## Supplied passage
One and A Half Acres:
Portraits of America’s Decommissioned Minuteman Missile Silos
Click images to enlarge.
To see what a future without nuclear weapons might look like, we can gaze thirty years into the past when the world’s super-powers stepped back from the brink through massive nuclear weapons cuts. Today, once more on the brink of a new arms race, it seems incredible that the nuclear threat has returned. Once again we will need to convey the urgency of this development. My way of addressing the issue has been to realize this project.
My One and a Half Acres series tells the tale of what America’s decommissioned Minuteman missile silos look like 30 years after peace broke out and destroyed the silos and their missiles following the end of the Cold War.
The series title One and a Half Acres (equivalent to approximately 4,000 square meters), offers a poignant reference to the average land area enclosed by the security fence at each Minuteman site. It underscores the significance of the mass-produced uniformity (i.e. 1000 active sites up to 1991) and constrained space within these sites, shedding light on the ease with which the U.S. armed forces could incorporate them virtually anywhere they deemed necessary.
These two opening images show how the sites in Missouri look today and—by extension—all 600 decommissioned Minuteman sites throughout South Dakota, North Dakota, and Wyoming. Their consistent rectangular geometry frames the stunning 30-year absence of these once terrifying weapons.
Below, curious dividing lines unite both Charlie-03 and Lima-04 – but for different reasons. Charlie-03 has been sited across two properties. Its north side hosts a residential property (out of frame) and, inside the fence sits a lone dog house. On the site’s south side we see a farm with hay-bale storage.
Lima-04, however, is a single property with a cattle feeding pen (north) and hay-bale storage (south). Several cows can be seen in the lower left corner of the site.
Lima-02, below, shows how the site has been used in two different years, 2020 and 2022. In 2020 it had a lot of daily activity because it is located near busy Missouri Route 7. The farmer who owned the site leased it in 2020 for storage for a utility company’s utility poles and “cherry-picker” trucks. But in 2022 the utility poles have made way for the First Baptist Church of Garden City’s 4th of July fireworks stand.
The color and clean lines of Echo-07 and November-05, below, make this pair almost completely abstract. The setting sun in South Dakota’s Echo-07 site reveals the Army Corp of Engineers’ landscaping common to all Minuteman sites. The November-05 site shows a fresh layer of Missouri snow from the night before.
Below, working businesses define both Hotel-10 and Oscar-10. Hotel-10 reveals agricultural grain bins and augers; Oscar-10 is home to an earth-moving operation.
Removed security fences help both Lima-20 and Hotel-02 to transition their way back to nature. North Dakota’s Lima-20 still shows the gravel added during the decommissioning process. Hotel-02 has become a fenceless public space which is part of Missouri’s prairie conservation effort. Only the old access road cuts through the Army Corp of Engineers’ landscaping whose original shape is still faintly visible.

## Task material
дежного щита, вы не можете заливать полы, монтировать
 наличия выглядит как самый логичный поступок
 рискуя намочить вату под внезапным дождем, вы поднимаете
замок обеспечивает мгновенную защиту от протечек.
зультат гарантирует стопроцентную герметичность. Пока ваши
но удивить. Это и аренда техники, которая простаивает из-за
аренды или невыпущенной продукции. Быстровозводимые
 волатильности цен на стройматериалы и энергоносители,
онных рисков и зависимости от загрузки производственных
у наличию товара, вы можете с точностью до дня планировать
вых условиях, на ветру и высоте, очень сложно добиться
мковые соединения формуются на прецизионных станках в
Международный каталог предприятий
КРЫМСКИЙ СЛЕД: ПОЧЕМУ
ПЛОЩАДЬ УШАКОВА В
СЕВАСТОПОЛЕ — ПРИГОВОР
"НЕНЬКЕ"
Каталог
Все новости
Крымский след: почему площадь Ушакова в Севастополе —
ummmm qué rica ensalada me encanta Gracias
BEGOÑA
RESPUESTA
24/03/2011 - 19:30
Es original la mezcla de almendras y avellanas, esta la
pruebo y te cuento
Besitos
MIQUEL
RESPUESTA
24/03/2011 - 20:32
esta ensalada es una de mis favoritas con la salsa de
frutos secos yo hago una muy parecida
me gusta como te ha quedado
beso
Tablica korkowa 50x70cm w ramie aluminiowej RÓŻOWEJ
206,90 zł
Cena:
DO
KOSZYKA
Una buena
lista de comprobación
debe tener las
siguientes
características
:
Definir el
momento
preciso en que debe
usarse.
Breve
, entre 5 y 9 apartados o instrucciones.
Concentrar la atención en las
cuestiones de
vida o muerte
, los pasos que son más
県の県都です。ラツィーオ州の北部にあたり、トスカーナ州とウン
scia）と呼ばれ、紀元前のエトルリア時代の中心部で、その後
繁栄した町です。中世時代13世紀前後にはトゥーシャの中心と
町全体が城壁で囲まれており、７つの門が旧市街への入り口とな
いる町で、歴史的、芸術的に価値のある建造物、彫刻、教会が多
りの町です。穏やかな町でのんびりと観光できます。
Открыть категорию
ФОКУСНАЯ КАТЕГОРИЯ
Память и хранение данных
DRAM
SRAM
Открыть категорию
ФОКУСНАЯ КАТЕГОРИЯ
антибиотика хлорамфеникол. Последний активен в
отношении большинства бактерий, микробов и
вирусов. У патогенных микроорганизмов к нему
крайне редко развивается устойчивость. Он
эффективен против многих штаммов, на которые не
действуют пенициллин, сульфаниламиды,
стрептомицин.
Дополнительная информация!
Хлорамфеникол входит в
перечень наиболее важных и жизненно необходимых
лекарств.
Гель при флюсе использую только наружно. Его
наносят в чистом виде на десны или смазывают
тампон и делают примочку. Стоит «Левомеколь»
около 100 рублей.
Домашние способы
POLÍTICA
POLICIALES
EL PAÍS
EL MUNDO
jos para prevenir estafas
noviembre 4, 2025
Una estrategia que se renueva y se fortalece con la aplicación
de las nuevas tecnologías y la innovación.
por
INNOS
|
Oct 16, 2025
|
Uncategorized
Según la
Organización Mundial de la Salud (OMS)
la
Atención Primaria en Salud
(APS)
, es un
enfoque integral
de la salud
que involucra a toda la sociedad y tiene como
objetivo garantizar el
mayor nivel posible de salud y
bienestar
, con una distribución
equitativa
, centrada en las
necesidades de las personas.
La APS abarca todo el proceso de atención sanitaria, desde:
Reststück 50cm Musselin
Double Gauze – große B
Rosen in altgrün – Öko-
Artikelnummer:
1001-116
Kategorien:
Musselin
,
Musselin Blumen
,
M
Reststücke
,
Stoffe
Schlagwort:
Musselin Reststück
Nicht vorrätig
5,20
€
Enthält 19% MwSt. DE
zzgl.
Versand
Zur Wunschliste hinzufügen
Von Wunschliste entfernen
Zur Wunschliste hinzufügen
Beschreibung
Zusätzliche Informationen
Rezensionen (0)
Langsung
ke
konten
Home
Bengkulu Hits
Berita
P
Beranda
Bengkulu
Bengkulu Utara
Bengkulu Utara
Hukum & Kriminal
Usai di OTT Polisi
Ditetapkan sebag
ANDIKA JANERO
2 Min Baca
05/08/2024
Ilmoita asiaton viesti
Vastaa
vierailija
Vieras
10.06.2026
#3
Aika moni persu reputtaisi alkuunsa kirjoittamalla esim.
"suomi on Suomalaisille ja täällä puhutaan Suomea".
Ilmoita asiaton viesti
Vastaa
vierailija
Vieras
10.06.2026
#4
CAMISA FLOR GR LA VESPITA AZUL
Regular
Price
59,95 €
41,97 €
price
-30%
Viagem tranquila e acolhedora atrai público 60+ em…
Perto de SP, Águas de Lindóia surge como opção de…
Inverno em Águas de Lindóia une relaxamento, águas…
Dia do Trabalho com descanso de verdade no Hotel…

## Brief 1
Reproduce the records from their first line through the line holding "Дополнительная информация!", inclusive, substituting "RESPONDER" for "RESPUESTA" and leaving everything else unchanged.
## Brief 2
Carry on the text about decommissioned Minuteman missile silos from its last sentence.

## Response box 1
дежного щита, вы не можете заливать полы, монтировать
 наличия выглядит как самый логичный поступок
 рискуя намочить вату под внезапным дождем, вы поднимаете
замок обеспечивает мгновенную защиту от протечек.
зультат гарантирует стопроцентную герметичность. Пока ваши
но удивить. Это и аренда техники, которая простаивает из-за
аренды или невыпущенной продукции. Быстровозводимые
 волатильности цен на стройматериалы и энергоносители,
онных рисков и зависимости от загрузки производственных
у наличию товара, вы можете с точностью до дня планировать
вых условиях, на ветру и высоте, очень сложно добиться
мковые соединения формуются на прецизионных станках в
Международный каталог предприятий
КРЫМСКИЙ СЛЕД: ПОЧЕМУ
ПЛОЩАДЬ УШАКОВА В
СЕВАСТОПОЛЕ — ПРИГОВОР
"НЕНЬКЕ"
Каталог
Все новости
Крымский след: почему площадь Ушакова в Севастополе —
ummmm qué rica ensalada me encanta Gracias
BEGOÑA
RESPONDER
24/03/2011 - 19:30
Es original la mezcla de almendras y avellanas, esta la
pruebo y te cuento
Besitos
MIQUEL
RESPONDER
24/03/2011 - 20:32
esta ensalada es una de mis favoritas con la salsa de
frutos secos yo hago una muy parecida
me gusta como te ha quedado
beso
Tablica korkowa 50x70cm w ramie aluminiowej RÓŻOWEJ
206,90 zł
Cena:
DO
KOSZYKA
Una buena
lista de comprobación
debe tener las
siguientes
características
:
Definir el
momento
preciso en que debe
usarse.
Breve
, entre 5 y 9 apartados o instrucciones.
Concentrar la atención en las
cuestiones de
vida o muerte
, los pasos que son más
県の県都です。ラツィーオ州の北部にあたり、トスカーナ州とウン
scia）と呼ばれ、紀元前のエトルリア時代の中心部で、その後
繁栄した町です。中世時代13世紀前後にはトゥーシャの中心と
町全体が城壁で囲まれており、７つの門が旧市街への入り口とな
いる町で、歴史的、芸術的に価値のある建造物、彫刻、教会が多
りの町です。穏やかな町でのんびりと観光できます。
Открыть категорию
ФОКУСНАЯ КАТЕГОРИЯ
Память и хранение данных
DRAM
SRAM
Открыть категорию
ФОКУСНАЯ КАТЕГОРИЯ
антибиотика хлорамфеникол. Последний активен в
отношении большинства бактерий, микробов и
вирусов. У патогенных микроорганизмов к нему
крайне редко развивается устойчивость. Он
эффективен против многих штаммов, на которые не
действуют пенициллин, сульфаниламиды,
стрептомицин.
Дополнительная информация!

## Response box 2
Missouri owners of decommissioned Minuteman sites are prohibited to this day from digging more than 24 inches into the soil of a former site. This is because of PCBs, lead paint, and asbestos from the 1960s building materials. Thus, India-11’s simple shed is acceptable for site use. But Mike-09’s Kingsville Seventh-Day Adventist Church has been built directly east of the site so its deep foundation does not imping on site property.
Agricultural work ties this pair together. Mike-07 shows a loader and dump truck actively working while the fog and snow blanketing Lima-03 reveals a recent delivery of three hay bales from the site.
The uniform southern access roads and the opposing colors of the land make these sites a pair. Echo-07 is part of a state conservation effort and shows a recent prescribed field burn. Its security fence has been removed leaving only a pitted earth perimeter on the west side. Kilo-08 shows an abundantly overgrown security fence and a lush corn field.
Extreme contrast unites Mike-11 and Alpha-06. Mike-11 is defined by some 30 years of overgrowth while all traces of Alpha-06 have been completely erased on a snowy winter day.
Each of these decommissioned sites retain more original elements than most others. Wyoming’s Quebec-07 was home to an MX Peacekeeper missile and its decommissioning (one of 50 in 2005) curiously seem to have left more original elements intact, such as lighting poles and sealed silo opening. You will not see such elements in Missouri, South Dakota and North Dakota sites.
The November-33 North Dakota site was written into the START Treaty with a provision for its preservation and is today part of a North Dakota historical museum. It is the only decommissioned Minuteman site that appears almost exactly as it would have been 30 years ago and it is very close to the look of the current 400 active Minuteman sites. Note that it is prohibited to fly a drone above active missile sites so this view is rare.
Four selected images from Looking for Hope
This series offers a closer view of the decommissioned Minutemen sites and another perspective of what a future without nuclear weapons might look like.
Four selected images from Living With the Land
In the portrait series, I acknowledge the landowners of these decommissioned sites by making an effort to show their connection to the land. These people (mostly farmers) have never had a voice in the siting of the ICBM properties on their land. They also had no control over the disposition of miles of underground communications cables throughout their fields. Nor did they have any say in the paltry sums of money paid them from sites sold back to them after decommissioning.
Even today—30 years after decommissioning—each Missouri landowner is in touch with a joint task force made up of the EPA, the Missouri Department of Natural Resources, and the Air Force whose job it is to keep tabs on site-related environmental concerns as well as what they can or cannot do with their own land. This is due to the fact that these sites were built before the environmental protection laws of the 1970s with materials like lead paint, asbestos, and PCBs.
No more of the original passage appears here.